Una delle fonti più ragguardevoli e più note di polveri (sottili per gli amministratori pubblici ma grossolane per gli scienziati) sono i motori a scoppio e, più in particolare, i motori a ciclo Diesel. Un bel problema per le nostre città intasate di traffico, con l’Italia che è in testa alle classifiche mondiali che valutano il numero di automobili per abitante.

Che cosa dice la legge? Senza voler entrare in particolari tecnici e semplificando molto, accontentiamoci di dire che la legge valuta l’inquinamento da polveri prendendo un metro cubo di aria, togliendo tutte le polveri che superano per diametro i 10 micron (un micron è un millesimo di millimetro) e pesando quelle che restano che altro non sono se non le famose PM10. Questo peso, restando alle leggi in vigore oggi, non può superare i 40 microgrammi – dove un microgrammo è un milionesimo di grammo – con la possibilità di sforare fino a 50 microgrammi per 35 volte l’anno.
È chiaro, allora, che la legge non tiene conto della geometria e della patologia, dato che i 40 microgrammi possono essere indifferentemente costituiti tutti da particelle grosse da 10 micron o da particelle molto più minuscole, perché è solo il peso totale che questa considera e non si cura di numero e dimensioni. Ma noi sappiamo che, per quanto concerne la salute, corre una bella differenza tra polvere grossa e polvere fine, con l’aggravante che le polveri fini sono incomparabilmente più numerose.

Qualcuno dei miei lettori conoscerà di certo i filtri attivi antiparticolato, quelli chiamati comunemente FAP che, stando alla pubblicità dei costruttori, eliminano le polveri provenienti dagli scarichi dei motori Diesel.
Ancora una volta semplificando, come funzionano questi sistemi?

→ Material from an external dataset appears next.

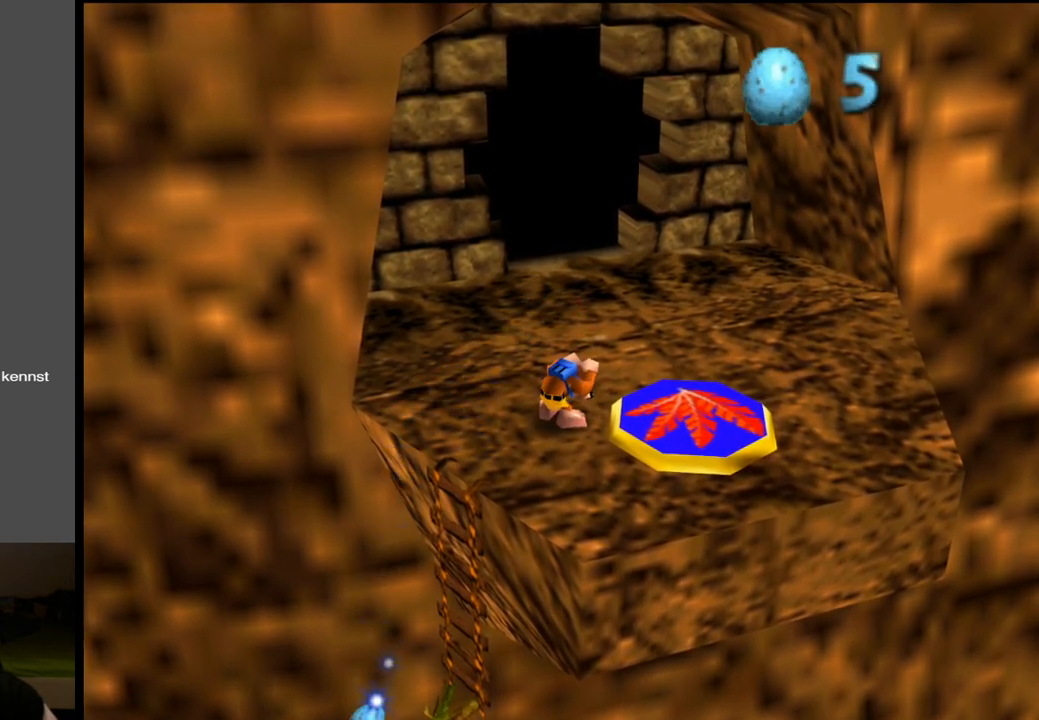
{"buttons": ["L2"], "left_stick": "up", "right_stick": "center", "events": [[50, "R1", "up"], [317, "left_stick", "up"]]}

Lungo il tubo di scarico si piazza il filtro vero e proprio, grosso e pesante com’è, ma questo non sarebbe in grado di acchiappare le polveri, per grosse che siano, se non venisse fatta arrivare al suo interno una sostanza chimica (l’inventore usa ossido di cerio, mentre chi lo ha in qualche modo imitato usa altri prodotti) che quelle polveri le fa agglomerare. Così trattate, le particelle appiccicate l’una all’altra in agglomerati abbastanza corposi vengono in effetti catturate dal filtro e, dunque, in apparenza il risultato è conseguito.
Come è ovvio, però, dopo poche centinaia di chilometri il filtro è del tutto intasato e, se si vuole continuare ad usare l’auto, occorre ripulirlo.
A questo punto, il sistema sente quando ci si trova in un ambiente extracittadino (velocità relativamente alta per un tempo relativamente lungo) e sminuzza le particelle che stanno nel filtro fino a trasformarle in nanoparticelle abbastanza fini da uscire senza difficoltà dal filtro per essere immesse nell’ambiente di nuovo.
Dunque, non un grammo di polveri è stato sottratto all’ambiente ma ci si è limitati a spezzare corpi grossi trasformandoli in tantissimi corpi piccoli.

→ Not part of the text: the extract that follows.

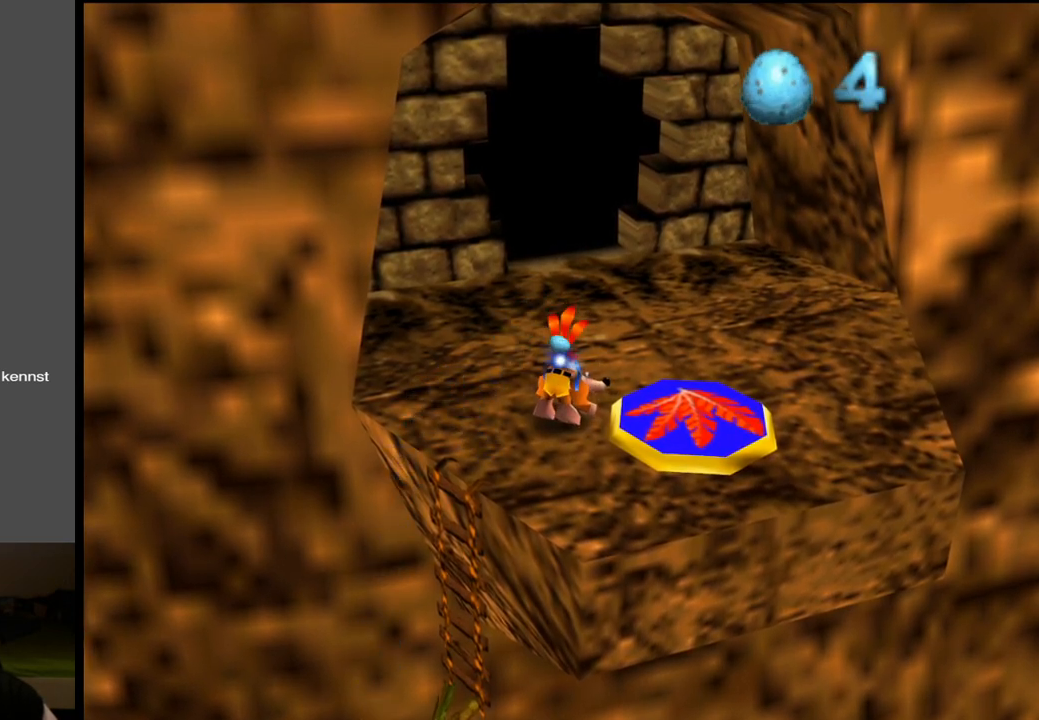
{"buttons": ["L2"], "left_stick": "up", "right_stick": "center", "events": []}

Se è chiaro quello che ho scritto a proposito della capacità delle polveri piccole d’innescare malattie, qualcuno dovrà per forza porsi qualche domanda. Se, poi, aggiungiamo che le auto con il filtro consumano più carburate e, dunque, producono più polveri, aggiungono un inquinante all’ambiente (l’ossido di cerio, per esempio) e nessuno sa come riciclare i filtri una volta non più funzionanti, il cerchio si chiude.